> Information supplied
════════

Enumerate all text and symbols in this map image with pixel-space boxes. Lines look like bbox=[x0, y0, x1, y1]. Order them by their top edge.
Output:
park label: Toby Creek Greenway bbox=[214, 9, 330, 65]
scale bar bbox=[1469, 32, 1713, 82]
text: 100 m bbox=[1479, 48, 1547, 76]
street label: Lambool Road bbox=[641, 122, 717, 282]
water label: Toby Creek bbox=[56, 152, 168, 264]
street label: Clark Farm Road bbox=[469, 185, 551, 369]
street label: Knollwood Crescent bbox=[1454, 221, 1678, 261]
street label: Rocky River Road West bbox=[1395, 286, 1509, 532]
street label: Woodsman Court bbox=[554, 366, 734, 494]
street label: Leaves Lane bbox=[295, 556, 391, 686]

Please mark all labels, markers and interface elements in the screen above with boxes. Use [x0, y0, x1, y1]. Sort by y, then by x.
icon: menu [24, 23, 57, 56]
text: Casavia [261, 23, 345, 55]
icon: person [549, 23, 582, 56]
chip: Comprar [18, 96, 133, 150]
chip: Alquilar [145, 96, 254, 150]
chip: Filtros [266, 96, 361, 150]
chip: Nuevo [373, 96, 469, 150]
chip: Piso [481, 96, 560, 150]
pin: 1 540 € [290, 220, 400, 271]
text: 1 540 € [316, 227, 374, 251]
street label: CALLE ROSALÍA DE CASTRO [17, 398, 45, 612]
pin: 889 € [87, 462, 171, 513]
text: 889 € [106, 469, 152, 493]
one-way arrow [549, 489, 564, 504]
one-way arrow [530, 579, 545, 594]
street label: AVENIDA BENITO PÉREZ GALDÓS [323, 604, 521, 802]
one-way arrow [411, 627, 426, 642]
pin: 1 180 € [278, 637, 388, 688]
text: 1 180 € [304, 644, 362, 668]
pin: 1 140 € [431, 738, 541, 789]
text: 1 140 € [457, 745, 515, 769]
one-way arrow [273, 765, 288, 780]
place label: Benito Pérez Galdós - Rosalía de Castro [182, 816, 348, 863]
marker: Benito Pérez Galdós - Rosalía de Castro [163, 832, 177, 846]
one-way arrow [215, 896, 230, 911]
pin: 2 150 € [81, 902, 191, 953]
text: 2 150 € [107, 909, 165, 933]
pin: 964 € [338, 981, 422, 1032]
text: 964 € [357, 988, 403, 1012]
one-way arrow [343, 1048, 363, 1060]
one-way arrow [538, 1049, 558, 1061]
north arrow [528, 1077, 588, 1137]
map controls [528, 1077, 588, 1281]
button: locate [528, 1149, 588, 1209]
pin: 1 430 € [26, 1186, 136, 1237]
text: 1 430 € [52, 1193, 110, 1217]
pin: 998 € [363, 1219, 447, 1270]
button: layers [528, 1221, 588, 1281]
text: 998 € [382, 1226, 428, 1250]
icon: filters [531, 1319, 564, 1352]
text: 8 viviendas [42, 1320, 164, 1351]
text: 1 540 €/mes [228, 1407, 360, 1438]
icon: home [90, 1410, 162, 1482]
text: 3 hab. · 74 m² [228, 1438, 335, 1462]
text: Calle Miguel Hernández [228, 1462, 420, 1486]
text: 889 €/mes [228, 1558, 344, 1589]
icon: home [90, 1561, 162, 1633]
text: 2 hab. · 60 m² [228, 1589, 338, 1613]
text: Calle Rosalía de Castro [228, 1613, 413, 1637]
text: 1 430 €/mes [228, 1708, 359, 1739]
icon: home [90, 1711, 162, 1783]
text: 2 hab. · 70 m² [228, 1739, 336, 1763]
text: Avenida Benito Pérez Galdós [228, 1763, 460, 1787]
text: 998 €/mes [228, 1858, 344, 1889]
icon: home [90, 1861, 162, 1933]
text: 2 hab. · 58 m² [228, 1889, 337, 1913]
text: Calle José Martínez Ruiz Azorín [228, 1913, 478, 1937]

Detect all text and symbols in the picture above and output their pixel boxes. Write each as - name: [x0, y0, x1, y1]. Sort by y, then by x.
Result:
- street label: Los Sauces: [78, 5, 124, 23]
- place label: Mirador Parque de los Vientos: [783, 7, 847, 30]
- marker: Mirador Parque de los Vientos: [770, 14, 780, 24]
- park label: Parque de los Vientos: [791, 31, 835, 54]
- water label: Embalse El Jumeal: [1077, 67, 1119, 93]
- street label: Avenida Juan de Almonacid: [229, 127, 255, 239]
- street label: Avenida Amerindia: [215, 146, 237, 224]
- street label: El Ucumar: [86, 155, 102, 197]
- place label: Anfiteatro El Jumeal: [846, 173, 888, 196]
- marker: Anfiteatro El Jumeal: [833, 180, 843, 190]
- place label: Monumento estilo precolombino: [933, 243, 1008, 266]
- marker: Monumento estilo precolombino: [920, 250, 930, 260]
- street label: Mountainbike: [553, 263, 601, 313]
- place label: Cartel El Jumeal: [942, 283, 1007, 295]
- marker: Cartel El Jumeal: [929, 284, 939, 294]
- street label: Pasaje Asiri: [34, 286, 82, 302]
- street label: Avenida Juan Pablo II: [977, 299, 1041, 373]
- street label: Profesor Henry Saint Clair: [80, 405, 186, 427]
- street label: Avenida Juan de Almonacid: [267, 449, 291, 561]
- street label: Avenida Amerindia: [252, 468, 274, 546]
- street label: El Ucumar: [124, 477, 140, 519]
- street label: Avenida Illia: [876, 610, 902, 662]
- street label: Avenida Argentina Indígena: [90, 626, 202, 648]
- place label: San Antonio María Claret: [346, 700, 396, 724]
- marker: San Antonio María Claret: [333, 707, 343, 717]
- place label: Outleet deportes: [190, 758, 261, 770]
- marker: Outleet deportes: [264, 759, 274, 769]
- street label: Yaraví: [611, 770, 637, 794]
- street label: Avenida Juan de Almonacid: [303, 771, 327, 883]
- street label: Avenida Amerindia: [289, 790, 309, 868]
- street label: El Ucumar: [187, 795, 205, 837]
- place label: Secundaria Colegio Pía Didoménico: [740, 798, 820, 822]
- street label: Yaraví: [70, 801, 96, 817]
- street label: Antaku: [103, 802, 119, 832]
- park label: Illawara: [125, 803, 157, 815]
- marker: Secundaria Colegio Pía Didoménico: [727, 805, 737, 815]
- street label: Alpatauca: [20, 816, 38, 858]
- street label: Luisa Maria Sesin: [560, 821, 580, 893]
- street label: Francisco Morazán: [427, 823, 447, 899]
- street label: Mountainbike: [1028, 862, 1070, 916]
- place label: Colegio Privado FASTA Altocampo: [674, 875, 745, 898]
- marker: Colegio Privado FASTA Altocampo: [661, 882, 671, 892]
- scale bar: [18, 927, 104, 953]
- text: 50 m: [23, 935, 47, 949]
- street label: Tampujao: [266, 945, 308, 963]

════════

> Instructions to follow
Copy out, from the material above, each line in which the string "Amerindia" is found.

> Reply to the task
- street label: Avenida Amerindia: [215, 146, 237, 224]
- street label: Avenida Amerindia: [252, 468, 274, 546]
- street label: Avenida Amerindia: [289, 790, 309, 868]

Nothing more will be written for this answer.